O estudo visa também identificar “fatores de risco e protetores que permitam construir programas de intervenção eficazes para combater a patologia”, afirma a UC numa nota hoje divulgada, referindo que a perturbação ‘borderline’ da personalidade é um distúrbio grave associado a elevada tendência suicida.
Estima-se que “02 a 06% da população mundial” padeça desta perturbação, marcada por “uma intensa instabilidade emocional, impulsividade e autodano”.
Sendo uma perturbação desenvolvimental, não surge subitamente, pelo que se vai desenvolvendo ao longo do tempo, sublinha a UC, considerando que, por isso, a deteção precoce é essencial para prevenir o agravamento da patologia.
A investigação pretende “detetar e sinalizar o mais precocemente possível esta perturbação, por forma a evitar que se agrave”.
“Na adolescência, conseguimos logo detetar traços disfuncionais desta patologia, que, com o avançar da idade, acabam por se cristalizar e intensificar, com consequências graves”, explica Diogo Carreiras, investigador principal do estudo.
Esta é, sublinha, a grande novidade do projeto, já que, em vez de estudar a perturbação severa numa “ótica remediativa, ou seja, a pessoa já tem a perturbação”, o foco é atuar antes, para “prevenir e impedir a perturbação”.
Os primeiros resultados do estudo – que envolveu 1.007 adolescentes (420 rapazes e 587 raparigas) de sete estabelecimentos de ensino básico e secundário do Centro e do Norte de Portugal, com uma média de idades de 15,3 anos, e pais – sugerem que, em média, as raparigas adolescentes apresentam traços ‘borderline’ mais elevados do que os rapazes.
Foram também explorados fatores protetores e fatores de risco no desenvolvimento e na evolução dos traços ‘borderline’.
“Estudámos duas variáveis opostas: uma de risco, a autoaversão, caracterizada por uma relação de grande criticismo, aversão e de ataque ao “eu”; e uma variável protetora, a autocompaixão (relação de autocuidado), que se traduz na capacidade de sermos sensíveis ao nosso próprio sofrimento, reconhecendo-o, e de agir de forma genuína e comprometida no sentido de o aliviar”, clarifica o investigador do Centro de Investigação em Neuropsicologia e Intervenção Cognitivo-Comportamental (CINEICC) da Faculdade de Psicologia e de Ciências da Educação da UC.
Verificou-se que, independentemente do sexo, estas duas variáveis assumem um papel importante na evolução da sintomatologia ‘borderline’ na adolescência, mostrando assim que são variáveis essenciais a considerar na compreensão dos traços ‘borderline’ nesta faixa etária.
Devido à falta de investigação dos traços ‘borderline’ na adolescência em Portugal, a equipa desenvolveu instrumentos de avaliação e sinalização destes traços, nomeadamente dois questionários de autorresposta, um para adolescentes e outro para os pais.
Outra das conclusões do estudo, financiado pela Fundação para a Ciência e a Tecnologia (FCT), indica que há diferenças entre raparigas e rapazes no que respeita a comportamentos autolesivos não suicidários.

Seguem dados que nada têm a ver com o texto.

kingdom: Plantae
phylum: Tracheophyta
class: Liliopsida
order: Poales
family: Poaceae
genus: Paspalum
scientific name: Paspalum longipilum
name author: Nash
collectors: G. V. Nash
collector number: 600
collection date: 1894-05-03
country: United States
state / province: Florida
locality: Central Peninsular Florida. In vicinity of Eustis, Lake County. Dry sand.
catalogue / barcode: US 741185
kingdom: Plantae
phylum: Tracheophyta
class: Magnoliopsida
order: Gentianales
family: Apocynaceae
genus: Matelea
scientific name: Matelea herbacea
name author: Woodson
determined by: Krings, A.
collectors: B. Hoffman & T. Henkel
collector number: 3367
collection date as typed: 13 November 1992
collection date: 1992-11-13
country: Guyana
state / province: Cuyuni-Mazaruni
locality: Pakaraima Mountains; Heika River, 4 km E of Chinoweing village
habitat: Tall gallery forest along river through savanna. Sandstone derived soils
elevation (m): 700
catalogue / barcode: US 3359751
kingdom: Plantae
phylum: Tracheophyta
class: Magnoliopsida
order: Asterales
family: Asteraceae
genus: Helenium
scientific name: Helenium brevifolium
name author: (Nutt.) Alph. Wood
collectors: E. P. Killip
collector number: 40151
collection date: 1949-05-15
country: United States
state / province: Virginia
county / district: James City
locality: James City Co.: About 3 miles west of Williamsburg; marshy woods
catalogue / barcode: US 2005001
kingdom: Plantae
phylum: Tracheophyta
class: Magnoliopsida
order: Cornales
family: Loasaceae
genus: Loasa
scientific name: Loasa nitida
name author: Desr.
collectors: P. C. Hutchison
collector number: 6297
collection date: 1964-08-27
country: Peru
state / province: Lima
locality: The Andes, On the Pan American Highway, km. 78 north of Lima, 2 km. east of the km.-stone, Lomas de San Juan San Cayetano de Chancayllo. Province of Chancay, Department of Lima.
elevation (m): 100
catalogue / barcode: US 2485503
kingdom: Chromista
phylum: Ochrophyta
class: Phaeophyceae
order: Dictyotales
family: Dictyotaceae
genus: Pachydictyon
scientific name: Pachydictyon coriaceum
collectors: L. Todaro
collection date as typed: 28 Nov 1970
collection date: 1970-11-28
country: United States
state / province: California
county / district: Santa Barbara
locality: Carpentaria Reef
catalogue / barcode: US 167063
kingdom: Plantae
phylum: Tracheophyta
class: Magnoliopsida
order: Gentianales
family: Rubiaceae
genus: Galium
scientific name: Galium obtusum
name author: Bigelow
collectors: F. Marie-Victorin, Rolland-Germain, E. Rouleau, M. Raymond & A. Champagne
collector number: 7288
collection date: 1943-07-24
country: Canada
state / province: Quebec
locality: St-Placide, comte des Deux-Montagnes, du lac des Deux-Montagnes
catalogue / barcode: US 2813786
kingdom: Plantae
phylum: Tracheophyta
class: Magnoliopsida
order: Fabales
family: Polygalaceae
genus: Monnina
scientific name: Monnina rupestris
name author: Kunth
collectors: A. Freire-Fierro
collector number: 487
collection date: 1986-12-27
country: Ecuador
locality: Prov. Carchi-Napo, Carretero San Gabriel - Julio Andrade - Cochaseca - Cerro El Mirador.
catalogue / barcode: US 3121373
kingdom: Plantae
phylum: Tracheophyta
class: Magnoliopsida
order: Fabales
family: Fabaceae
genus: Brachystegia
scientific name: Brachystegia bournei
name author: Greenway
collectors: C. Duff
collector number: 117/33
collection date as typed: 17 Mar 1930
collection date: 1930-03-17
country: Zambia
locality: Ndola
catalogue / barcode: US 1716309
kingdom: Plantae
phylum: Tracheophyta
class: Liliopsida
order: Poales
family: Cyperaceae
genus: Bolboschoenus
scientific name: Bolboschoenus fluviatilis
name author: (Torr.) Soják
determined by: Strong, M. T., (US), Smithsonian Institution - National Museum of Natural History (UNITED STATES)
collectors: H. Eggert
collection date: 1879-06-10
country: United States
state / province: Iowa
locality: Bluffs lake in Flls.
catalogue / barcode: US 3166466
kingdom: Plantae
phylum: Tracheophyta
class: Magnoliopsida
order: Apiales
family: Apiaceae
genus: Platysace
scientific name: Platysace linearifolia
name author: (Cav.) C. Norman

As raparigas tendem a usar mais métodos de cortes superficiais de determinadas áreas do corpo (por exemplo, braços, pulsos), enquanto os comportamentos autolesivos dos rapazes tendem a relacionar-se mais com bater neles próprios (por exemplo, darem murros).
Segundo Diogo Carreiras, os resultados desta investigação podem ser fundamentais para desenvolver programas dirigidos a esta população de risco, “permitindo encontrar orientações para o desenho de intervenções psicoterapêuticas no âmbito da prevenção e de estudos empíricos futuros. Os dados desta investigação salientam variáveis essenciais para compreender os traços ‘borderline’ em adolescentes, bem como as diferenças nesses mecanismos psicológicos entre raparigas e rapazes, tendo significativas implicações para a prática clínica e prevenção”.
Iniciado em 2018, este estudo insere-se num projeto mais amplo de investigação longitudinal, intitulado “Traços Borderline na Adolescência: Estudo prospetivo do desenvolvimento da Perturbação Borderline da Personalidade”, e faz parte da tese de doutoramento do investigador, orientado pelas docentes Paula Castilho e Marina Cunha.